Trilateral Bloc Could Defend a Fraying Liberal Order
Japan, Europe and the United States are the leading stakeholders in the liberal international order constructed after 1945 and consolidated after 1989. Together, the allies rebuilt a world ruined by war, defeated Soviet tyranny, sustained great-power peace in Asia, spurred a wave of democratic transitions, and catalyzed a global economic miracle.
But as these nations prepare to gather for the G7 summit in May, that liberal order is now fraying. China's leaders are deploying military force to redraw the strategic map of Asia. Russia's leader, instead of celebrating the liberation of his people from tyranny, sees the collapse of the Soviet system as a tragedy and is working to build a new shadow empire in Eurasia. Western democracies are under pressure at home from forces of nativism, populism, and protectionism that threaten historic gains from globalization.

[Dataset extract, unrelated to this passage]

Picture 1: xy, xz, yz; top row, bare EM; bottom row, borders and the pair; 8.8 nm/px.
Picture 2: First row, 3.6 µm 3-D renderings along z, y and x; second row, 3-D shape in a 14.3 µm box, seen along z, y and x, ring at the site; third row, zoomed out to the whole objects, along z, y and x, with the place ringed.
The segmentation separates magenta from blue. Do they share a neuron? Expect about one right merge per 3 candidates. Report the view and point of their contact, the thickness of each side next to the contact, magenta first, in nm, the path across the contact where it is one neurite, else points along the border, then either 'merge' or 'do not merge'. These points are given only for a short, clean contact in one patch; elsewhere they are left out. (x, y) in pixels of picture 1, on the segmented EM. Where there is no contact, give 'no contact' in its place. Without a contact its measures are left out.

In response to the steady erosion of the liberal international order, the U.S., Europe and Japan must cooperate more systematically to bolster a system that best protects their people's common interests. The alternative is a more fragmented and contested world, with powers that do not share the allies' core values shaping global politics at their expense. The need for trilateral cooperation among the world's principal market democracies is urgent, both to strengthen the rules-based order and to create a more accommodative international context in which to renew the foundations of governance and growth at home.